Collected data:
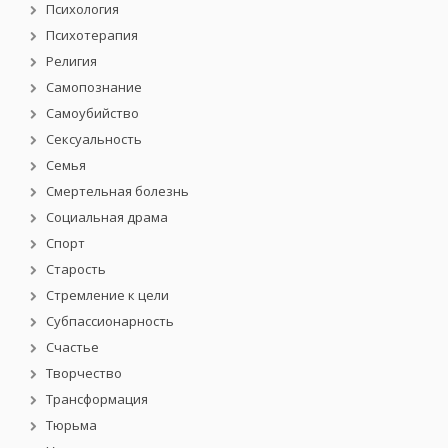
Психология
Психотерапия
Религия
Самопознание
Самоубийство
Сексуальность
Семья
Смертельная болезнь
Социальная драма
Спорт
Старость
Стремление к цели
Субпассионарность
Счастье
Творчество
Трансформация
Тюрьма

**Your instructions**. Find the line that contains "Сексуальность". Write out that line and every line after it through the end of the data, exactly, and nothing else.

**Written solution**.
Сексуальность
Семья
Смертельная болезнь
Социальная драма
Спорт
Старость
Стремление к цели
Субпассионарность
Счастье
Творчество
Трансформация
Тюрьма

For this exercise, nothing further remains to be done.